Child Labor: The District of Columbia requires work permits for minors under 18 to be employed in any job that is not agricultural or housework-related in nature. The code of the District also regulates the hours of employment for workers under 18, and the types of jobs that minors of various ages may hold.
Family Leave and Medical Leave: If you work in the District of Columbia, you are covered by a Family Leave provision that is more generous than that of the Federal law. Under the District’s code, employees are entitled to 16 weeks of unpaid leave within a 24 month period for such situations as the birth or adoption of a child, or to care for a family member with a serious illness. An unpaid medical leave of 16 weeks is also required to be available to employees who personally have a serious health condition. These regulations apply to any employers with 20 or more employees in the District.
Minimum Wage: In the District there is currently a minimum wage of $6.60 per hour. This will increase to $7 per hour after January 1st of 2007. If the national minimum wage should be increased, District residents may be in for an additional increase. Under the District code, if the Federal Minimum wage plus one dollar is greater than the set District wage, District employees would receive that higher wage instead.
Payment of Wages: Employers in the District of Columbia must pay their employees at least twice per month. An interval of not more than 10 working days are allowed to elapse between the end of the pay period covered and the next pay day. If there is a contract between an employer and a labor organization representing employees, or if by “custom or contract” an employer has always paid employees less frequently, then employees may be paid as infrequently as once per month.
The District of Columbia also has statutes applying to workers’ compensation, industrial safety, unemployment compensation, lie detector tests, occupational safety and health, the licensing of employment services, and more. For a complete listing of applicable District and Federal labor laws, please see the District of Columbia Complete Labor Law Poster.
The District of Columbia Labor Law Board is an essential governmental board that any of us that live within the state should know about. If you do not, you do not know what is happening within the state.
This board provides for quite a few very important services as well as provides information about how the state is doing employment wise. Some of the services that you will find that they offer range from such things as training and educational programs to help those that need it to find the job they want, help in providing veterans with the help they need and even youth service programs to get your teen into the work force safely.
Besides providing services like this to us, the District of Columbia Labor Law Board also provides a wealth of help in giving us an idea of what is happening within the state. For example, did you know that the unemployment rate dropped in June of 2006? The labor board tells us that within the last year; almost eight thousand new jobs were created in our area. The unemployment rate dropped to 5.4 percent in that time which is still almost a whole percentage above the rest of the country currently.

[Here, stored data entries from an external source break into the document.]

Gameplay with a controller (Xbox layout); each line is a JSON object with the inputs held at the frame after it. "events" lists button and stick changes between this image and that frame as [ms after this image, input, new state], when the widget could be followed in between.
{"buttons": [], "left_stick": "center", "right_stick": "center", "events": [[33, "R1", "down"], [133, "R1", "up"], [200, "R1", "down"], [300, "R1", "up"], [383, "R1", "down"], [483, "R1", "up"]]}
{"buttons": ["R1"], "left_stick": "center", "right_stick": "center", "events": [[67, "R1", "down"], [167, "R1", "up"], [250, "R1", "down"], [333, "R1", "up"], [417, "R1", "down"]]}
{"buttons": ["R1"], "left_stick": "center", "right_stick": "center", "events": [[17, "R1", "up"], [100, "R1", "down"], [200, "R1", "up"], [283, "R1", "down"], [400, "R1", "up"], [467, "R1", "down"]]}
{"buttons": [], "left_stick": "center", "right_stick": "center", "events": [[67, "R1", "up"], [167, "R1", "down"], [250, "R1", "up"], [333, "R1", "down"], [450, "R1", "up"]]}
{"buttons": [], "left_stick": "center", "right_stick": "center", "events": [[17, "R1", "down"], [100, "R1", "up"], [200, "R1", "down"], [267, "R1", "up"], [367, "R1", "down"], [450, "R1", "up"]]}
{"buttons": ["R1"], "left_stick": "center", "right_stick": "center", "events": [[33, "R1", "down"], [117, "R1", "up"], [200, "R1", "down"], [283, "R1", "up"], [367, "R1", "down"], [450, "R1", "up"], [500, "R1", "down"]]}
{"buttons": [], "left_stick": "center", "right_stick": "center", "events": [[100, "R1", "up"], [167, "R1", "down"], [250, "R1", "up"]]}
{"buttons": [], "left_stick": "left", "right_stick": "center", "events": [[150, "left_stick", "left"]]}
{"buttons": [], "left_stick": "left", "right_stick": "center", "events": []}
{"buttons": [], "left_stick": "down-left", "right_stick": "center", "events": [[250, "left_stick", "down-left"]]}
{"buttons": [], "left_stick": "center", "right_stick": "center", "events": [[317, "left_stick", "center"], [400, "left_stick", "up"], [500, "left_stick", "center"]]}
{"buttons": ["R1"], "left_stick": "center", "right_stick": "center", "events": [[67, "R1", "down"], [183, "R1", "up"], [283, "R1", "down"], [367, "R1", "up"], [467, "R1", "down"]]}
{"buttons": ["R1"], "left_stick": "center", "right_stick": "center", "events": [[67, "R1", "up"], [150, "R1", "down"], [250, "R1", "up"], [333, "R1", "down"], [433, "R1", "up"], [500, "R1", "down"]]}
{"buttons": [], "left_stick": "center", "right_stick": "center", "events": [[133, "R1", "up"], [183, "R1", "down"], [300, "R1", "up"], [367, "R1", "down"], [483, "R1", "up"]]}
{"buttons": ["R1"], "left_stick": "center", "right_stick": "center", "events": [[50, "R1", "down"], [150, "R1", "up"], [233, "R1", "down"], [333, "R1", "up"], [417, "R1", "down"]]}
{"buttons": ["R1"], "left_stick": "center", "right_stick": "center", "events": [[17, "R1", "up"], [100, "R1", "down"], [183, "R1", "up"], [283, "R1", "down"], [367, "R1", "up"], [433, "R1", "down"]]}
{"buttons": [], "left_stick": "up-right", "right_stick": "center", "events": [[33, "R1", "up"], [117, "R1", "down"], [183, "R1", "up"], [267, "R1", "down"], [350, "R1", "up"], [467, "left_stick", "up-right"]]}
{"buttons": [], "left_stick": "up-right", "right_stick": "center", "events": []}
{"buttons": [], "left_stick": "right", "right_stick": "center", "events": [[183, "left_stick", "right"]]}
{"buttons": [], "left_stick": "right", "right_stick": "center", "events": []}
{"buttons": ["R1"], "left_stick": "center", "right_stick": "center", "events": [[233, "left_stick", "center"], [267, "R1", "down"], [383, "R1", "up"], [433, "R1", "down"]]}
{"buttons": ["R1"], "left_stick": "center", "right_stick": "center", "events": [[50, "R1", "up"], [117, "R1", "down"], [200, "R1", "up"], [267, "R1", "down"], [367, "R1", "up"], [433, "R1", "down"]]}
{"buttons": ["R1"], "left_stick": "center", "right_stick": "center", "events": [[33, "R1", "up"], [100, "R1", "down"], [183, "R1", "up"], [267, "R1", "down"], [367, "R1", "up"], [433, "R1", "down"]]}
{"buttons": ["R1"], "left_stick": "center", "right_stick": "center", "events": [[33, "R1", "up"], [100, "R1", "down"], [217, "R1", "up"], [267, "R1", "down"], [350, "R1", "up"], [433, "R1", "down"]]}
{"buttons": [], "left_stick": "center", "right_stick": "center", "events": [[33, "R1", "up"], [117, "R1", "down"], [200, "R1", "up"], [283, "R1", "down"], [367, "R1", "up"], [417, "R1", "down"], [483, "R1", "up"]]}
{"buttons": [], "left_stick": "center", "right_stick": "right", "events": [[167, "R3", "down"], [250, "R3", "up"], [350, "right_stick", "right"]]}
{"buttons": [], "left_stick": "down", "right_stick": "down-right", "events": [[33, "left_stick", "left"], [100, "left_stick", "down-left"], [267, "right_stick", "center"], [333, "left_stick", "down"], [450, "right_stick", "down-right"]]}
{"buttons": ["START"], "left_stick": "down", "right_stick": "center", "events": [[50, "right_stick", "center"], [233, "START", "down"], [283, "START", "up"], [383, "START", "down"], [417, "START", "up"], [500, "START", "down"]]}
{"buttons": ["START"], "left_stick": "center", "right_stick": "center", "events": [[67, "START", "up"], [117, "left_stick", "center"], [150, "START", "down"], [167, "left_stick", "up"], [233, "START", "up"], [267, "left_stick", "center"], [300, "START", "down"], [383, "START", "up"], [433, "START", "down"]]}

Those that work within the District of Columbia should know what is happening within the area. To learn that, contact the Department of Labor. You can find such things as career planning help, learn about the job market currently, find help in regards to workers protection and even get the questions that you have answered. The District of Columbia Labor Law Board provides all of this necessary information to us so that we can be educated about what is happening in the area that we live and work. It is important information that we should all know.